_Excerpt_:
+---+

XHXXX-AM, XEXXX-AM
- Tamazula de Gordiano, Jalisco; Mexico;
- Frequencies: 97.5 FM; 840 kHz;
- Branding: Fiesta Mexicana

Programming
- Format: Grupera

Ownership
- Owner: Radio Sistema del Sur, S.A. de C.V.

History
- First air date: February 13, 1967 (concession)

Technical information
- Licensing authority: CRT
- Class: B1 (FM) B (AM)
- Power: 5,000 watts
- ERP: 50 kW
- HAAT: 51.3 m (168 ft)
- Transmitter coordinates: 19°40′50″N 103°15′24″W﻿ / ﻿19.68056°N 103.25667°W

= XHXXX-FM =

Radio station in Tamazula de Gordiano, Jalisco, Mexico

XHXXX-FM and XEXXX-AM is a radio station combo on 97.5 FM and in 840 AM in Tamazula de Gordiano, Jalisco, serving Ciudad Guzmán. It is known as Fiesta Mexicana and carries a grupera format.

+---+

_Extracted entries_:

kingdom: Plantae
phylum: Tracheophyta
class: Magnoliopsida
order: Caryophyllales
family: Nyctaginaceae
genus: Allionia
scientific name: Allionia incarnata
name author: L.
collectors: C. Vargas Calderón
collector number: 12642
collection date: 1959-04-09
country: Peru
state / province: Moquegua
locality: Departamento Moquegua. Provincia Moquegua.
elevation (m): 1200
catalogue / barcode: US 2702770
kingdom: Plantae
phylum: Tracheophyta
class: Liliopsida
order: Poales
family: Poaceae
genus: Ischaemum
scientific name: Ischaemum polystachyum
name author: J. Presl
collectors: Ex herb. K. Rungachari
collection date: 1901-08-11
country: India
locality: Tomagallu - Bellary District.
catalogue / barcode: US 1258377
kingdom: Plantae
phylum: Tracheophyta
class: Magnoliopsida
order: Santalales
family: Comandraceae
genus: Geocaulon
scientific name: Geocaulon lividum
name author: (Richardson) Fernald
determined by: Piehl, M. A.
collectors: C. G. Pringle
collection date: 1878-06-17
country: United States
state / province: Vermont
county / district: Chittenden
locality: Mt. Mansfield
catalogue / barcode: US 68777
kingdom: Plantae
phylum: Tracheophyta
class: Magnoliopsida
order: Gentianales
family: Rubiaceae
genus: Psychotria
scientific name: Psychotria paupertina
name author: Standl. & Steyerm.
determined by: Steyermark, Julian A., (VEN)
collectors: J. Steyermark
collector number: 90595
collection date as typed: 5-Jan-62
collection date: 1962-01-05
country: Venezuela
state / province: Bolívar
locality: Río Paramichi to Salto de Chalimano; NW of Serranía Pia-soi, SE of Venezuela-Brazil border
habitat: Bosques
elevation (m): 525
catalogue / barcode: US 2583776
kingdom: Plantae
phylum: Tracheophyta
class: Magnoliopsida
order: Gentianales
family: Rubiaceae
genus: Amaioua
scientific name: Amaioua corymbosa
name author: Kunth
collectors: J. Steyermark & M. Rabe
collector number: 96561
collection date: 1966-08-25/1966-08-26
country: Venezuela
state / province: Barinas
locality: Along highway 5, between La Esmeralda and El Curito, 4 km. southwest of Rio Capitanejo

+---+

_Things to do_:
1. According to the XHXXX-FM station text, who owns the station?
2. Using the XHXXX-FM station text, mark each statement yes or no and quote the words that decide it: (a) The station serves Ciudad Guzmán. (b) The AM frequency is 97.5 kHz. (c) The licensing authority is CRT.
3. Pick up the XHXXX-FM radio station article after its final sentence and write more of it.
The data has nothing to do with the radio station text.

_Your written answers_:
1. Radio Sistema del Sur, S.A. de C.V.

2.
(a) Yes: "serving Ciudad Guzmán"
(b) No: "840 kHz"
(c) Yes: "Licensing authority: CRT"

3.
==History==
XEQJ-AM 1550 received its concession on February 13, 1967. Owned by María del Carmen Pelayo de Pérez, it was a 500-watt daytimer. The current concessionaire took control in 1972. It soon moved to 1560 kHz in order to increase power to 5 kW, and it moved again, to 840 kHz, in the 1990s.

It was bought by Promomedios Jalisco in 1985 and approved to migrate to FM in 2011.